Friday, September 30, 2005

Hell

It is a FACT that Hell is illuminated by sodium discharge lighting, which, as we all surely know by now, gives VERY POOR colour rendering capability and an unfortunate dusky peach ambience. The muses are repelled and this may well provide an explanation as to why no English word can be found to rhymme with "orange".

2 Comments:

Anonymous Anonymous said...

We've just launched a new web site for our company (click on name).
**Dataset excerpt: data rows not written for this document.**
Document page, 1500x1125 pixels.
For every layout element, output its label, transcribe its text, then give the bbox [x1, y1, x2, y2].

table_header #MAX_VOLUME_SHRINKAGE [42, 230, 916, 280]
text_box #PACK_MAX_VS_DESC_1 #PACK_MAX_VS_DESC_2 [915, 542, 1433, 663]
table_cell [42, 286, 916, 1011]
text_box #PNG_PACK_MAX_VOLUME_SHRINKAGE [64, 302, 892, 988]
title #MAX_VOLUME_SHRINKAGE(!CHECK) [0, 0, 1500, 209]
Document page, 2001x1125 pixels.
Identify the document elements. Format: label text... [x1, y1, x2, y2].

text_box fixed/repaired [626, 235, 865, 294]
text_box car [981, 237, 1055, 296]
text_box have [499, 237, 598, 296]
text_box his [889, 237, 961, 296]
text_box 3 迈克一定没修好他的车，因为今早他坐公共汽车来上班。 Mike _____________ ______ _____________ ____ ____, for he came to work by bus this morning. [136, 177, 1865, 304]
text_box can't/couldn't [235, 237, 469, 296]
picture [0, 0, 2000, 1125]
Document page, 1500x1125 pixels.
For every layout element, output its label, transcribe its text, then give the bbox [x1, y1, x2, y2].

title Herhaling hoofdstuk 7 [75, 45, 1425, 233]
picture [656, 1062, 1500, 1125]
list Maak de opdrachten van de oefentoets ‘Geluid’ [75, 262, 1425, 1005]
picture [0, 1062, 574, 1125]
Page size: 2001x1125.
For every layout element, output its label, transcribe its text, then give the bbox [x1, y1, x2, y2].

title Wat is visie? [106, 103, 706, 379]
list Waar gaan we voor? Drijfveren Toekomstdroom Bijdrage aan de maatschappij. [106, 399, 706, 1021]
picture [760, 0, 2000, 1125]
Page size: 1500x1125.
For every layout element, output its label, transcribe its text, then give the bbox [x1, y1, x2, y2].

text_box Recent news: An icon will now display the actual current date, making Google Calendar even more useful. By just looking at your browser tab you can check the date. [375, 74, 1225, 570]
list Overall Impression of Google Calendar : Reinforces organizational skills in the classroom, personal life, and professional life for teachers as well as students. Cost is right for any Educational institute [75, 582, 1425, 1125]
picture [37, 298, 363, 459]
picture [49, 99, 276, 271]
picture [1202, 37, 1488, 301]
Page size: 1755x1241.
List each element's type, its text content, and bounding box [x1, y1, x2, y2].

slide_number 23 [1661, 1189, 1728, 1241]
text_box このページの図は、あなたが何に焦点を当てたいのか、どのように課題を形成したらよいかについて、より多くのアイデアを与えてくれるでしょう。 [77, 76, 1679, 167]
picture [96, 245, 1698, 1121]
I would like to find some case study that shows crime prevention as a result of more lighting.
Do you have any such thing?

5:51 pm  
Blogger Ade Brown said...

Hi Pat,

The best research I've found addressing the influence of street-lighting on crime is that of Dr. Barry Clarke. I've linked Part 1 of this detailed report on the sidebar; Part 2 is available from the Astronomical Society of Victoria's homepage. This study tended to find against high artificial lighting levels as an answer to crime and disorder.

A piece of meta-analysis you may be interested in is the Farrington & Welsh report, Home Office Research Study 251 pub.2002:

Effects of improved street lighting on crime: a systematic review

Bear in mind the following caveats:

1/ This is a piece of meta-analysis: the researchers used data from previous studies, some quite old, to arrive at their conclusions. Which studies were selected for inclusion and which were not selected could tell us something about researcher-bias and the remit dictated by the politicians the thing was written for.

2/ There was no investigation into, or discussion of, the role lighting type had on the figures given. This was an analysis of what happens [or appears to happen] when the brightness is turned up, nothing more.

3/ Read Paul Marchant's critique of this study, and the British Home Office's subsequent interpretation of it's findings [linked from sidebar].

But hey, a bit of selective quoting could serve a useful end if it goes any distance toward helping get rid of ugly HPS lights and replacing them with cool-white LED's. [And the whole-life cost-comparison against existing sodium-discharge lamps looks to be what our dear politicians might term "compelling". Said politicians still need to get out of what you call the "lumen legacy" though and, to this end, I fear some further education may be necessary.]